Conspiracy exists when two or more persons come to an agreement concerning the commission of a felony and decide to commit it. The essence of conspiracy is the unity of action and purpose. Its elements, like the physical acts constituting the crime itself, must be proved beyond reasonable doubt. When there is conspiracy, the act of one is the act of all.
Conspiracy can be inferred from and established by the acts of the accused themselves when said acts point to a joint purpose and design, concerted action and community of interests. However, in determining whether conspiracy exists, it is not sufficient that the attack be joint and simultaneous for simultaneousness does not of itself demonstrate the concurrence of will or unity of action and purpose which are the bases of the responsibility of the assailants. What is determinative is proof establishing that the accused were animated by one and the same purpose.
X x x.
There is no question that "a person may be convicted for the criminal act of another where, between them, there has been conspiracy or unity of purpose and intention in the commission of the crime charged." It is, likewise, settled that "to establish conspiracy, it is not necessary to prove previous agreement to commit a crime, if there is proof that the malefactors have acted in consort and in pursuance of the same objective." Nevertheless, "the evidence to prove the same must be positive and
convincing. As a facile device by which an accused may be ensnared and kept within the penal fold, conspiracy requires conclusive proof if we are to maintain in full strength the substance of the time-honored principle in criminal law requiring proof beyond reasonable doubt before conviction."
X x x.
Moreover, although the appellant and his co-accused acted with some degree of simultaneity in attacking the deceased, nevertheless, the same is insufficient to prove conspiracy. The rule is well-settled that "simultaneousness does not of itself demonstrate the concurrence of will nor the unity of action and purpose which are the basis of the responsibility of two or more individuals." To establish common responsibility it is not sufficient that the attack be joint and simultaneous; it is necessary that the assailants be animated by one and the same purpose. In the case at bar, the appellant Raymundo Vistido and the accused Pepito Montaño, did not act pursuant to the same objective. Thus, the purpose of the latter was to kill as shown by the fact that he inflicted a mortal wound below the abdomen of the deceased which caused his death. On the other hand, the act of the appellant in giving the deceased one fist blow after the latter was stabbed by the accused Pepito Montaño — an act which is certainly unnecessary and not indispensable for the consummation of the criminal assault — does not indicate a purpose to kill the deceased, but merely to "show off" or express his sympathy or feeling of camaraderie with the accused Pepito Montaño. Thus, in People vs. Portugueza, this Court held that:
X x x.
By and large, the evidence for the prosecution failed to show the existence of conspiracy which, according to the settled rule, must be shown to exist as clearly and convincingly as the crime itself. In the absence of conspiracy, the liability of the defendants is separate and individual, each is liable for his own acts, the damage caused thereby, and the consequences thereof. While the evidence shows that the appellant boxed the deceased, it is, however, silent as to the extent of the injuries, in which case, the appellant should be held liable only for slight physical injuries.

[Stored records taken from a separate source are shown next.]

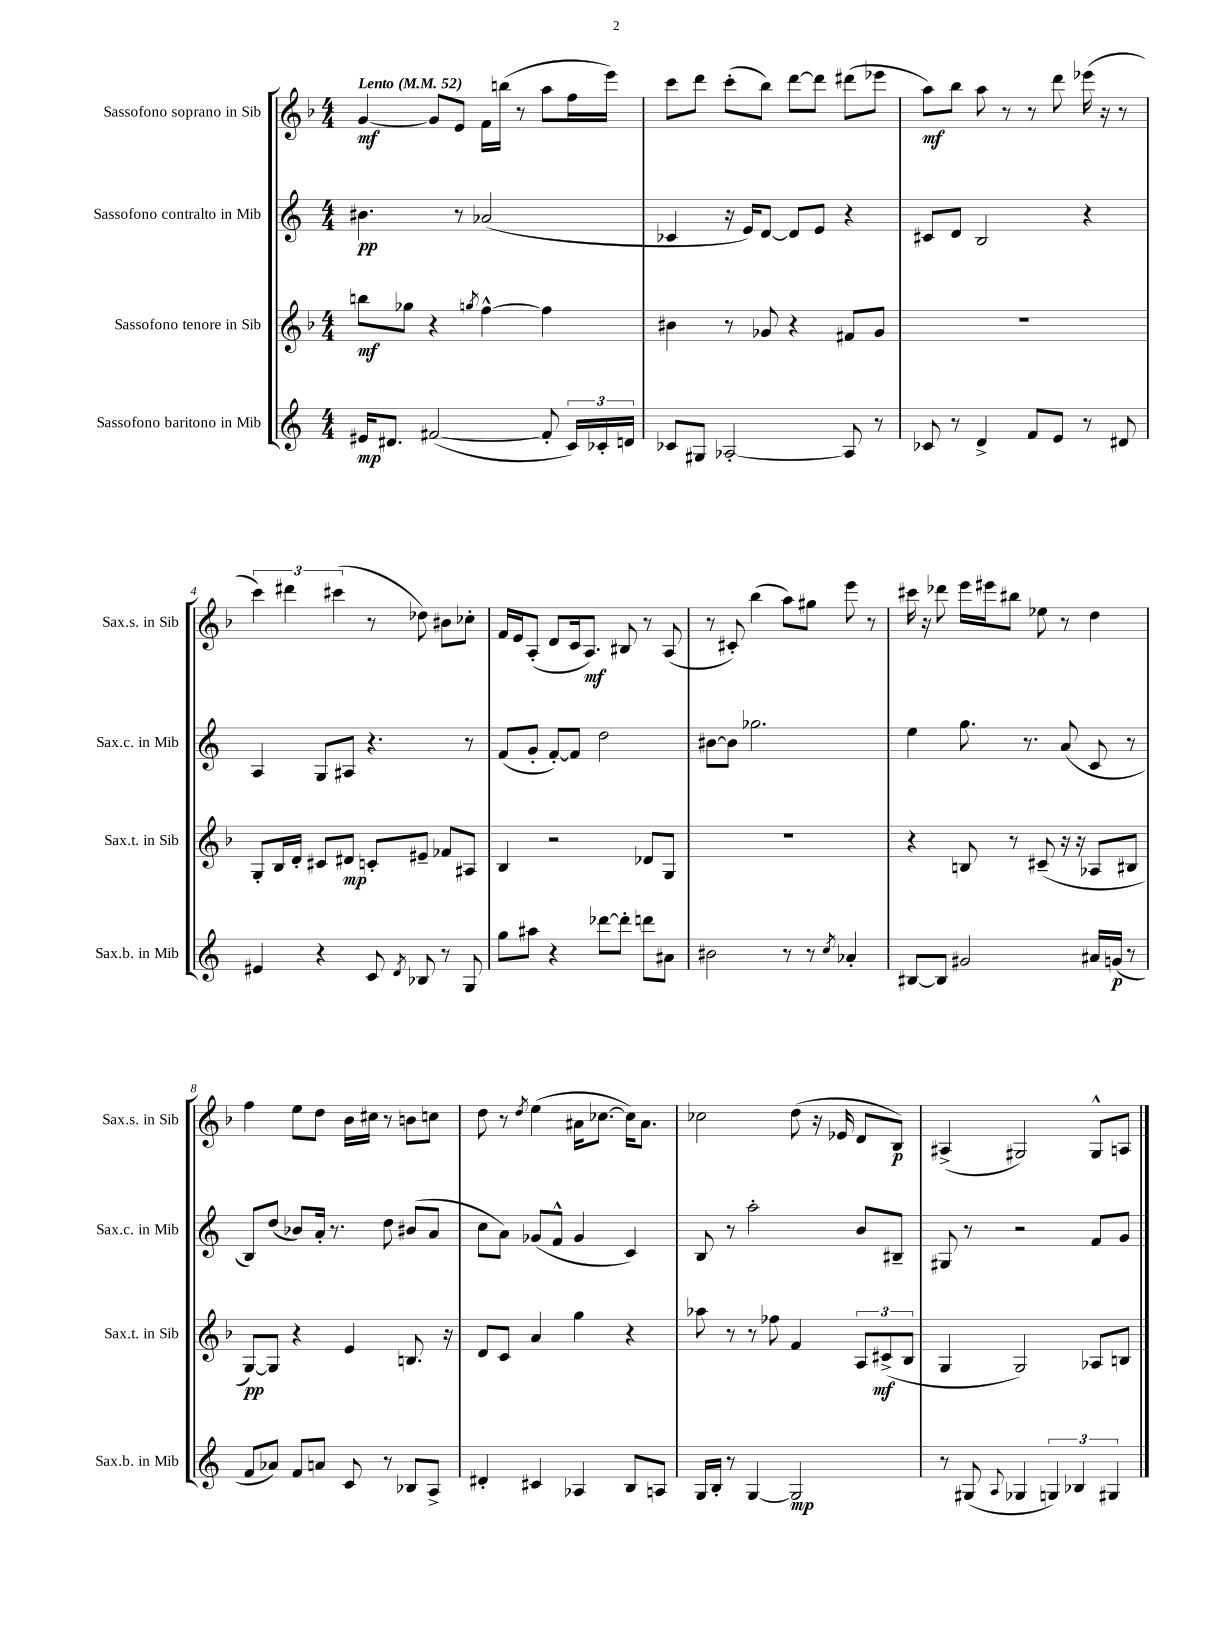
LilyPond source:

<<
\new StaffGroup <<
\new Staff = "s0" \with { instrumentName = "Sassofono soprano in Sib" shortInstrumentName = "Sax.s. in Sib" } {
    \clef treble \key f \major \numericTimeSignature \time 4/4 \tempo "Lento" 4 = 52
    \autoBeamOff g'4~\mf g'8[ e'8] f'16[ b''16]( r8 a''8[ f''16 e'''16]) |
    c'''8[ d'''8] c'''8[-.( bes''8]) d'''8[~ d'''8] dis'''8[( ees'''8] |
    a''8[\mf) bes''8] a''8 r8 r8 d'''8 ees'''16( r16 r8 |
    \tuplet 3/2 { c'''4) dis'''4 cis'''4( } r8 des''8) bis'8[ ces''8]-. |
    f'16[ e'16 a8]-.( d'8[ c'16 a8.]\mf) bis8 r8 a8( |
    r8 cis'8-.) bes''4( a''8[) gis''8] e'''8 r8 |
    cis'''16 r16 des'''8 e'''16[ eis'''16 bis''8] ees''8 r8 d''4 |
    f''4 e''8[ d''8] bes'16[ cis''16] r8 b'8[ c''8] |
    d''8 r8 \acciaccatura { d''8 } e''4( ais'16[ ces''8.]~ ces''16[) ais'8.] |
    ces''2 d''8( r16 ees'16 d'8[ bes8]\p) |
    ais4->( gis2) gis8[-^ a8] \bar "|." |
}
\new Staff = "s1" \with { instrumentName = "Sassofono contralto in Mib" shortInstrumentName = "Sax.c. in Mib" } {
    \clef treble \key c \major \numericTimeSignature \time 4/4
    \autoBeamOff bis'4.\pp r8 aes'2( |
    ces'4 r16 e'16[) d'8]~ d'8[ e'8] r4 |
    cis'8[ d'8] b2 r4 |
    a4 g8[ ais8] r4. r8 |
    f'8[( g'8]-. f'8[~-.) f'8] d''2 |
    bis'8[~ bis'8] ges''2. |
    e''4 g''8. r8. a'8( c'8 r8 |
    b8[) d''8]( bes'8[) a'16]-. r8. d''8 bis'8[( a'8] |
    c''8[ a'8]) ges'8[( f'8]-^ ges'4 c'4) |
    b8 r8 a''2-. b'8[ bis8]-- |
    gis8 r8 r2 f'8[ g'8] \bar "|." |
}
\new Staff = "s2" \with { instrumentName = "Sassofono tenore in Sib" shortInstrumentName = "Sax.t. in Sib" } {
    \clef treble \key f \major \numericTimeSignature \time 4/4
    \autoBeamOff b''8[\mf ges''8] r4 \acciaccatura { g''8 } f''4~-^ f''4 |
    bis'4 r8 ges'8 r4 fis'8[ ges'8] |
    R1 |
    g8[-. bes16 d'16]-. cis'8[ dis'8]\mp c'8[-. eis'8]-- fes'8[ ais8] |
    bes4 r2 des'8[ g8] |
    R1 |
    r4 b8 r8 cis'8--( r16 r16 aes8[ bis8] |
    g8[~\pp) g8] r4 e'4 b8. r16 |
    d'8[ c'8] a'4 g''4 r4 |
    aes''8 r8 r8 fes''8 f'4 \tuplet 3/2 { a8[ cis'8->\mf( bes8] } |
    g4 g2) aes8[ b8] \bar "|." |
}
\new Staff = "s3" \with { instrumentName = "Sassofono baritono in Mib" shortInstrumentName = "Sax.b. in Mib" } {
    \clef treble \key c \major \numericTimeSignature \time 4/4
    \autoBeamOff eis'16[\mp dis'8.] fis'2~( fis'8-. \tuplet 3/2 { c'16[) ces'16-. d'16] } |
    ces'8[ gis8] aes2~-. aes8 r8 |
    ces'8 r8 d'4-> f'8[ e'8] r8 dis'8 |
    eis'4 r4 c'8 \acciaccatura { d'8 } bes8 r8 g8 |
    g''8[ ais''8] r4 des'''8[~ des'''8]-. d'''8[ ais'8] |
    bis'2 r8 r8 \acciaccatura { c''8 } aes'4-. |
    bis8[~ bis8] gis'2 ais'16[ g'16]\p( r8 |
    f'8[ aes'8]) f'8[ a'8] c'8 r8 bes8[ a8]-> |
    dis'4-. cis'4 aes4 b8[ a8] |
    g16[ b16]-. r8 g4~ g2\mp |
    r8 gis8( \appoggiatura { a8 } ges4 \tuplet 3/2 { g4) bes4 gis4 } \bar "|." |
}
>>
>>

We reach the same conclusion here. For failure of the prosecution to prove conspiracy beyond reasonable doubt, petitioner’s liability is separate and individual. X x x.
2.9. X x x..
2.10. The respondents reserve the right to file a SUPPLEMENTAL AFFIDAVIT x x x.
2.11. The respondents reserve the right to file a REJOINDER-AFFIDAVIT.
P R A Y E R
WHEREFORE, premises considered, it is respectfully prayed that the instant criminal complaint be DISMISSED for lack of merit.
Further, the respondents respectfully pray for such and other reliefs as may be deemed just and equitable in the premises.
X x x City, x x x.
X x x x x x
X x x
SUBSCRIBED and sworn to before me on x x x in x x x City.